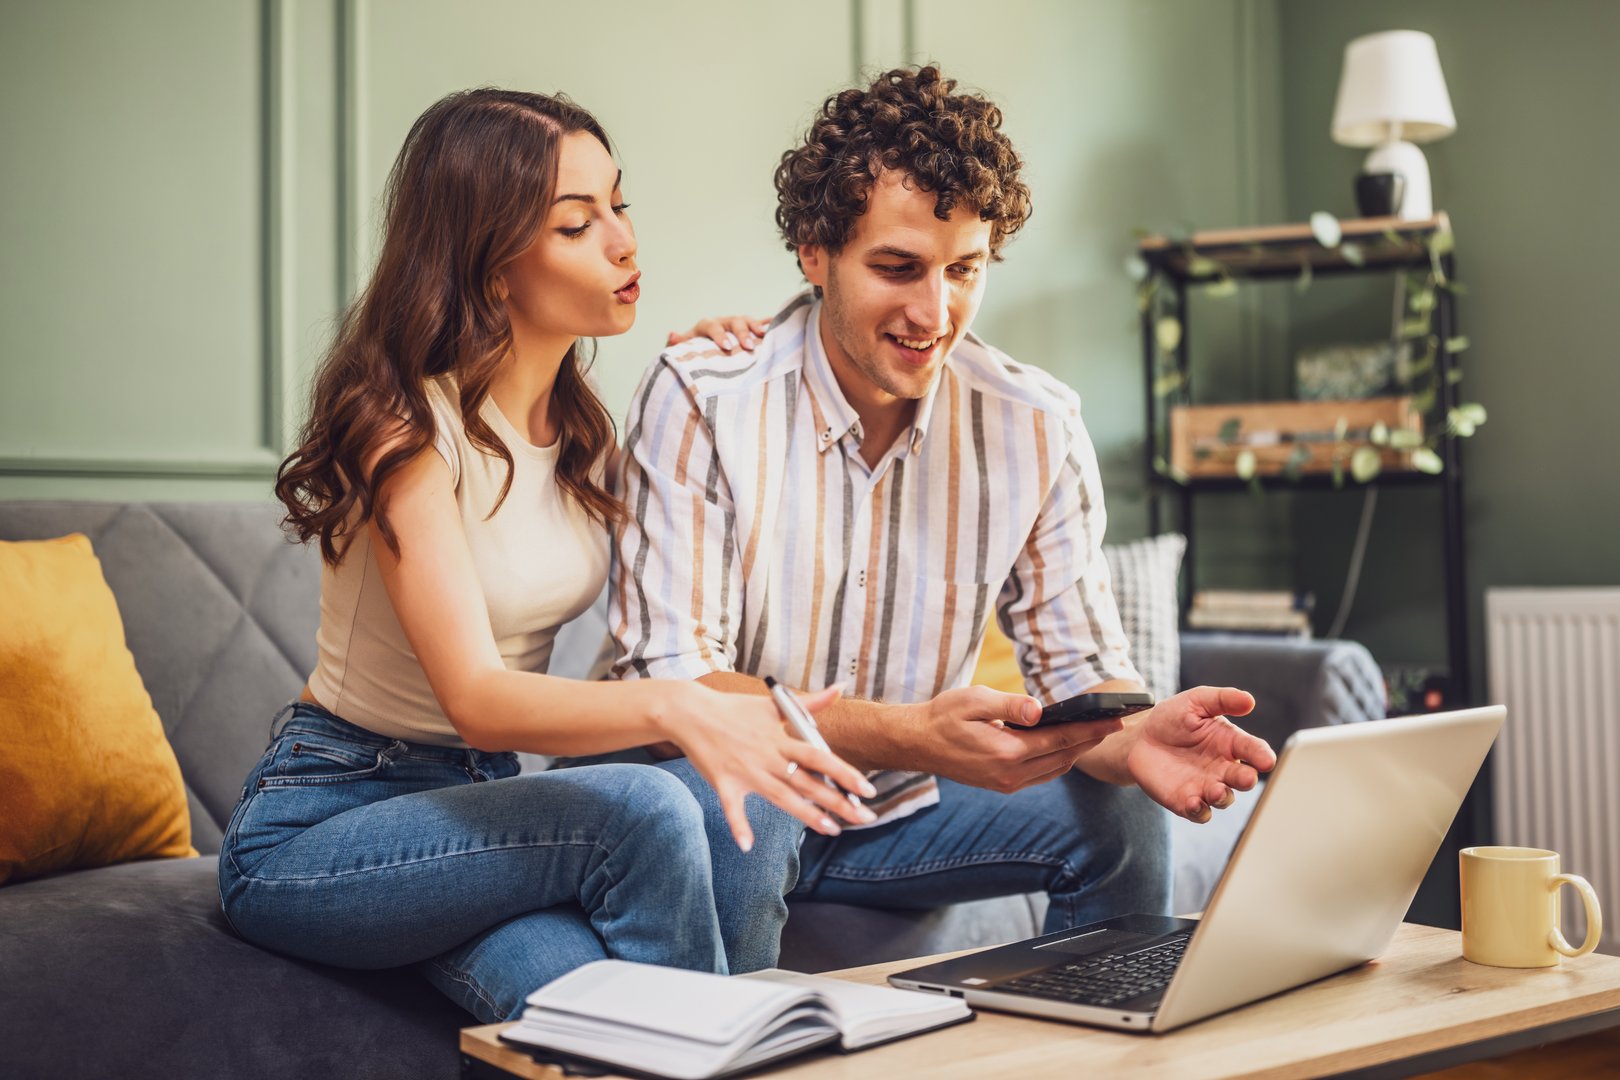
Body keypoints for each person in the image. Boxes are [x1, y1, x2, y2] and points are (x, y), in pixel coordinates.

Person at [217, 88, 874, 1025]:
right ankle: (723, 1042)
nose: (622, 241)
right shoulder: (404, 431)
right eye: (577, 223)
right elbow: (477, 701)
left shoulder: (578, 432)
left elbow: (688, 570)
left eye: (619, 203)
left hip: (486, 815)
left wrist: (705, 382)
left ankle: (735, 1033)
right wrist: (678, 709)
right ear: (490, 265)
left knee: (747, 809)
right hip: (329, 820)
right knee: (642, 808)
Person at [613, 66, 1278, 935]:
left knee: (1119, 818)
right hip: (724, 800)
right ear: (815, 252)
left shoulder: (1033, 425)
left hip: (900, 816)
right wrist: (907, 732)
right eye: (898, 267)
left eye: (964, 270)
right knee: (747, 802)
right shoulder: (706, 398)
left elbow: (1079, 673)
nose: (936, 311)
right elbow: (674, 691)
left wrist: (1136, 732)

**Task brief**
Exactly one number is the answer: how many lines of the entries contain the string "shoulder".

**Task solution**
4